PARKERSBURG- Seven months after the creation of the Camden Clark Medical Center, a major consolidation was announced Thursday.
Mike King, CEO of Camden Clark Medical Center, said the consolidation of obstetrics services at the Memorial Campus was in the consolidation plans at the earliest stages.
"This is the second half of the consolidation of women's and children's services," he said. "We will have the entire second floor of the north tower dedicated to women's and children's services."
Photos by Jeffrey Saulton
Announcing the consolidation of obstetrics services at the Memorial Campus of Camden Clark Medical Center, were, from left, Dr. Peter Filozof, Dr. Gail Russell, nurse Robyn Rice, nurse Linda George and Camden Clark Medical Center CEO Mike King.
Dr. Gail Russell said the consolidation is an exciting time for the staff.
"We will have everybody under one roof to provide what we believe will be improved, and hopefully at some point, expanded services," she said. "We think this will be a great contribution to the medical community here in Parkersburg."
Dr. Peter Filozof said the staff will benefit from the increased number of deliveries in the combined department.
Camden Clark Medical Center announced the consolidation of the obstetrics units of both campuses at the Memorial Campus.
Mike King, CEO of Camden Clark Medical Center, said the unit at St. Joseph's Campus will close Oct. 25.
The new obstetrics unit is expected to have between 1,700 and 1,800 deliveries a year.
King said with the move the entire second floor of the Memorial Campus north tower will be devoted to women's and children's services.
"We will now be more of volume hospital, but I don't mean volume in pure numbers, but the more we do the higher our skill levels," Filozof said. "The mothers and children will benefit from the increasing training and skill levels this consolidation is going to bring to the women of the Mid-Ohio Valley."
Filozof said the American College of Ob-Gyn suggests that hospitals delivering below a certain level may not actually have the skills to keep up, he said.
"That may be controversial, but certainly by increasing our volume here this will give everybody the opportunity to practice more in the sense we do practice medicine and can't help but increase our skill levels," he said.
Russell said the consolidation makes sense for all involved.
"From simple logistics of being in one facility and not having to run back and forth and not have the potential of labor in two locations at the same time," she said. "I think having everybody here does increase our strength by virtue of our numbers. If you have a good thing going and you have more of that the sum becomes greater than the parts - we really have two wonderful units with years and years of experience."
King said the obstetrics unit at the former St. Joseph's Hospital had about 300 deliveries a year and Camden-Clark Memorial Hospital had about 1,400 a year.
"The consolidated service will have between 1,700 and 1,800 deliveries a year," King said.
"That will actually increase us to be the third largest delivering facility in the state of West Virginia," Russell said.
King said the consolidation is part of the center's goal of creating a stronger and healthier community.
"We feel this will definitely lead to a healthier and stronger community," he said.
King said services have been consolidated with a goal of strengthening them or to provide cost savings. He said the unit at the St. Joseph's Campus is scheduled to have its last delivery on Oct. 25 and the new combined unit on the Memorial Campus will open Nov. 1.
"It's kind of a natural when you think about it," he said. "You have one program with 300 deliveries and one that had 1,400, and when you put them together you actually pull in all the years of experience and consolidate in one location and our obstetrics doctors can go to one hospital instead of two."
King said the new unit in the North Tower will be more secure.
At this time King said no decision has been made on how the former obstetrics space at the St.

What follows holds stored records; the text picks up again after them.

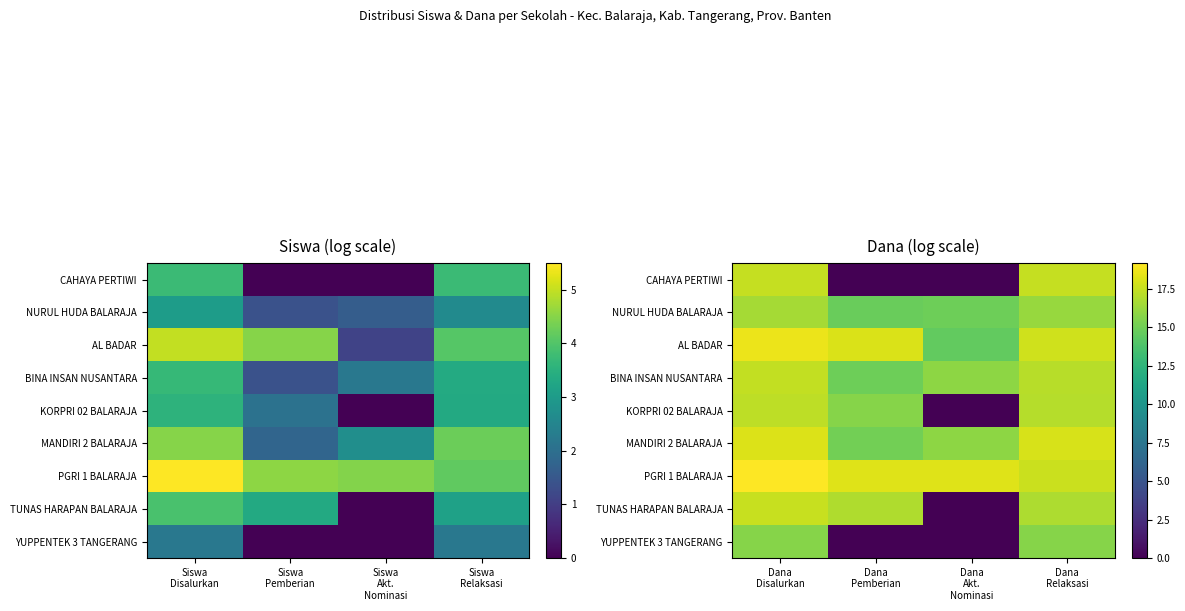

List the series in order of their peak value, highest first.

PGRI 1 BALARAJA, AL BADAR, MANDIRI 2 BALARAJA, TUNAS HARAPAN BALARAJA, CAHAYA PERTIWI, BINA INSAN NUSANTARA, KORPRI 02 BALARAJA, NURUL HUDA BALARAJA, YUPPENTEK 3 TANGERANG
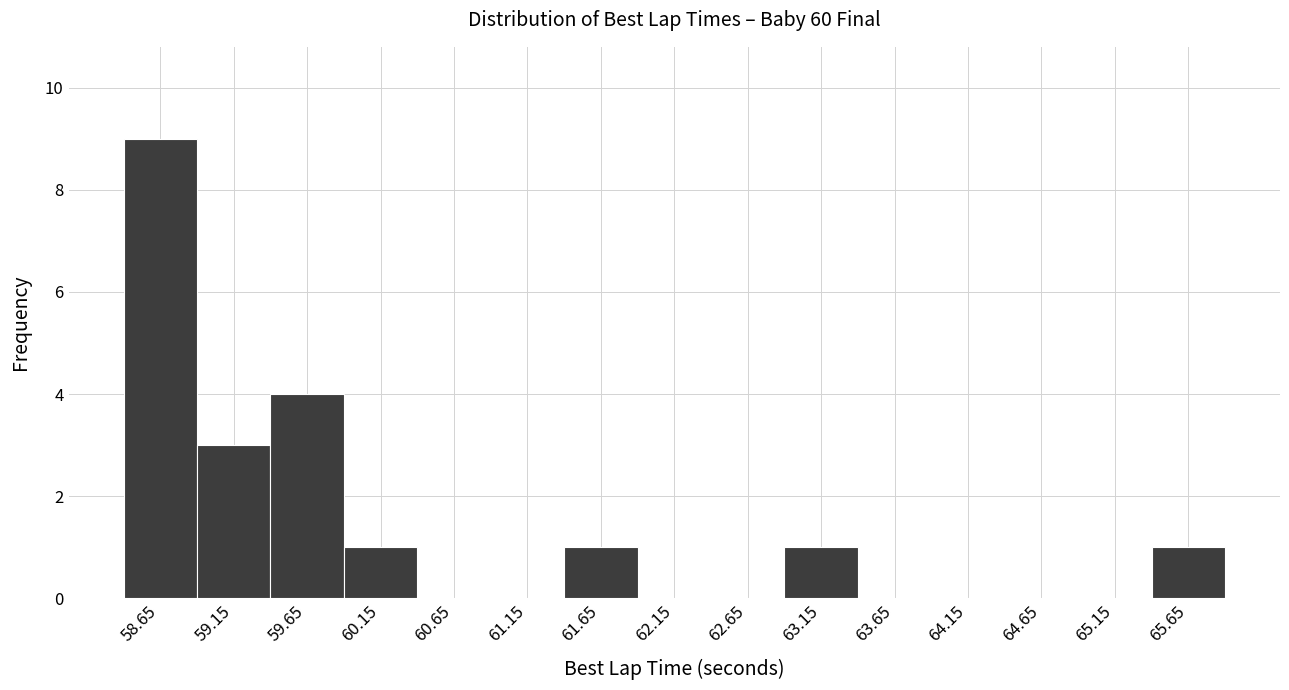

Reading left to right, list every bar in this chart as the range it spans on the x-axis followed by its height. The values are not printed on the chart, so give them approximately, as read against the axis.

58.4 to 58.9: 9
58.9 to 59.4: 3
59.4 to 59.9: 4
59.9 to 60.4: 1
60.4 to 60.9: 0
60.9 to 61.4: 0
61.4 to 61.9: 1
61.9 to 62.4: 0
62.4 to 62.9: 0
62.9 to 63.4: 1
63.4 to 63.9: 0
63.9 to 64.4: 0
64.4 to 64.9: 0
64.9 to 65.4: 0
65.4 to 65.9: 1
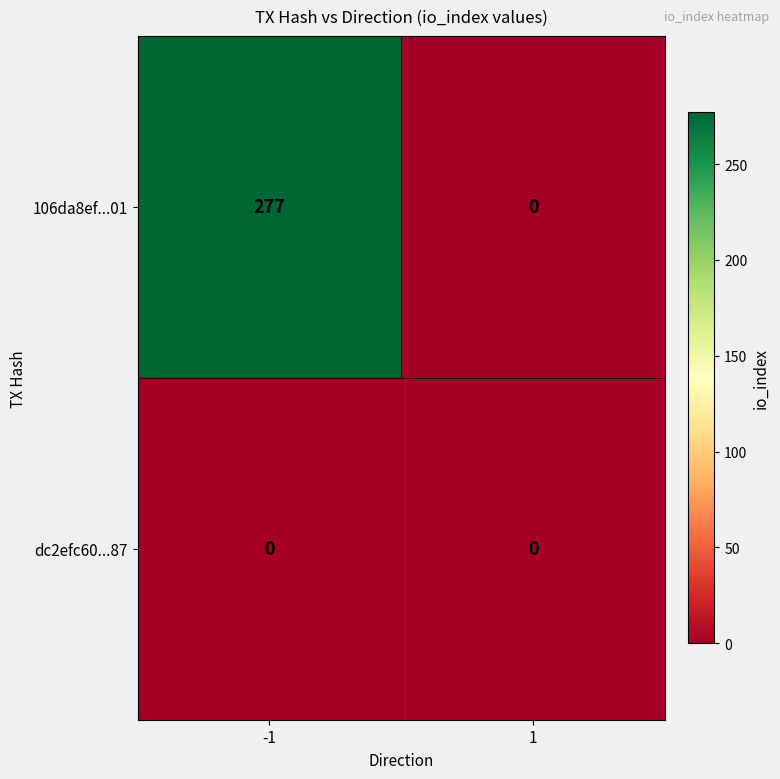

Rank the series by their average value, from highest to lowest.

106da8ef...01, dc2efc60...87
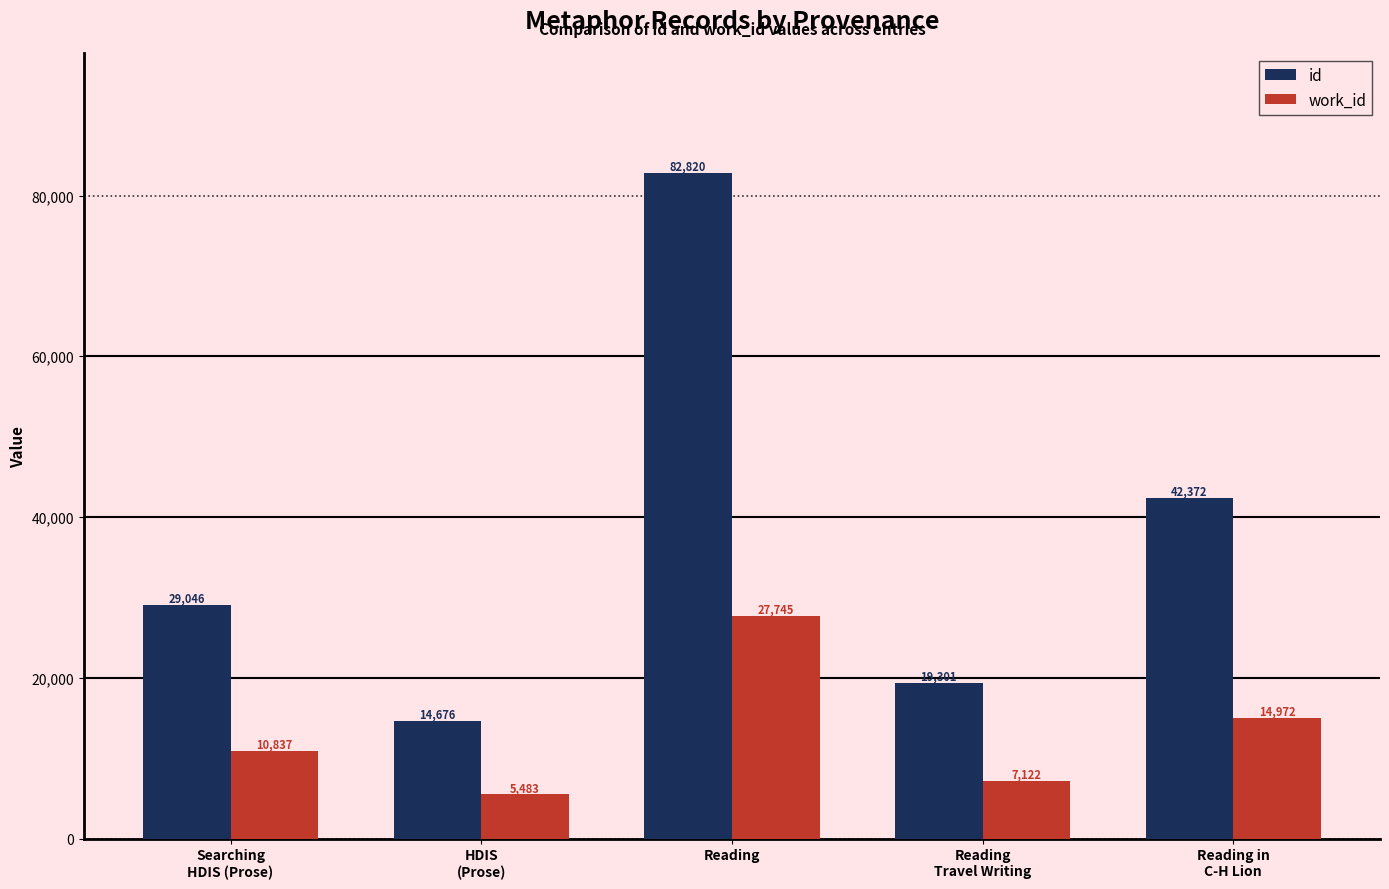

What is the difference between the highest and lowest values at Reading in
C-H Lion?

27400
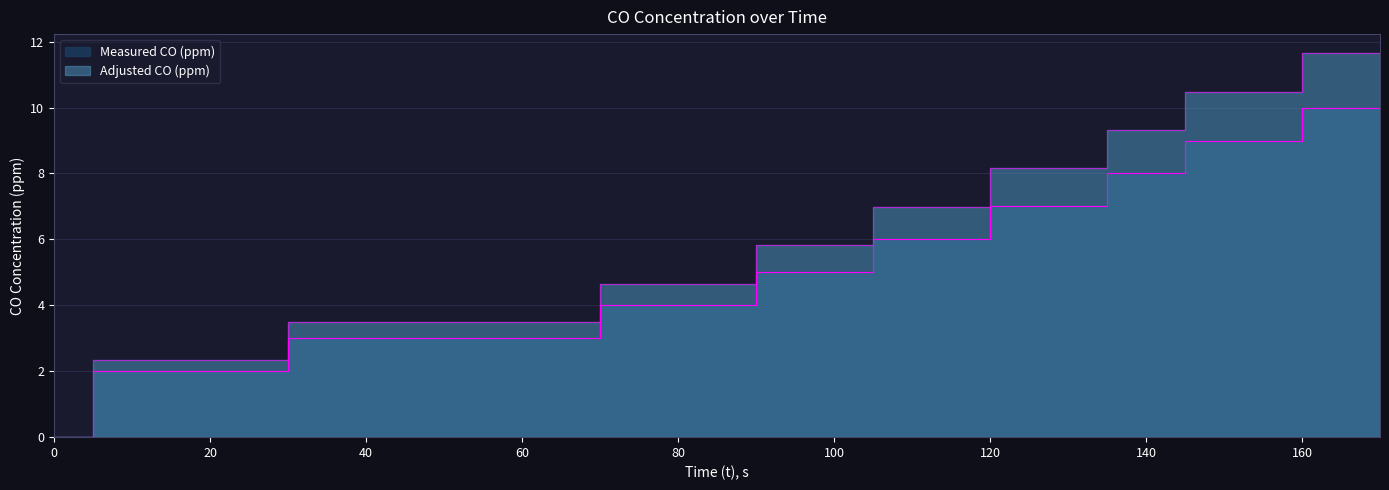

Reading left to right, transcribe all the data shown in this chart.

Measured CO (ppm): 0=0.0	5=2.0	10=2.0	15=2.0	20=2.0	25=2.0	30=3.0	35=3.0	40=3.0	45=3.0	50=3.0	55=3.0	60=3.0	65=3.0	70=4.0	75=4.0	80=4.0	85=4.0	90=5.0	95=5.0	100=5.0	105=6.0	110=6.0	115=6.0	120=7.0	125=7.0	130=7.0	135=8.0	140=8.0	145=9.0	150=9.0	155=9.0	160=10.0	165=10.0	170=10.0
Adjusted CO (ppm): 0=0.0	5=2.3	10=2.3	15=2.3	20=2.3	25=2.3	30=3.5	35=3.5	40=3.5	45=3.5	50=3.5	55=3.5	60=3.5	65=3.5	70=4.7	75=4.7	80=4.7	85=4.7	90=5.8	95=5.8	100=5.8	105=7.0	110=7.0	115=7.0	120=8.2	125=8.2	130=8.2	135=9.3	140=9.3	145=10.5	150=10.5	155=10.5	160=11.6	165=11.6	170=11.6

Joseph's Campus will be used.
"We're not sure yet," he said. "Later this year we will begin a long-range planning process that will cast the next 10 years for the combined hospitals."
Robyn Rice, an obstetrics nurse at St. Joseph's for 10 years, said she is looking forward to the consolidation.
"It's exciting there's a lot of new things to learn here even though we work with the same doctors and provide the same kind of care to our patients," she said. "In the long run it will be a nice combination of experience and skills and we will be able to provide excellent care in the community under one roof."
Linda George, who has worked in obstetrics at the former Camden-Clark for 28 years, said it will be a learning experience for the staff.
"It's going to be a learning experience and we will be able to provide better education for our patients with the expertise of the nurses from both hospitals," she said.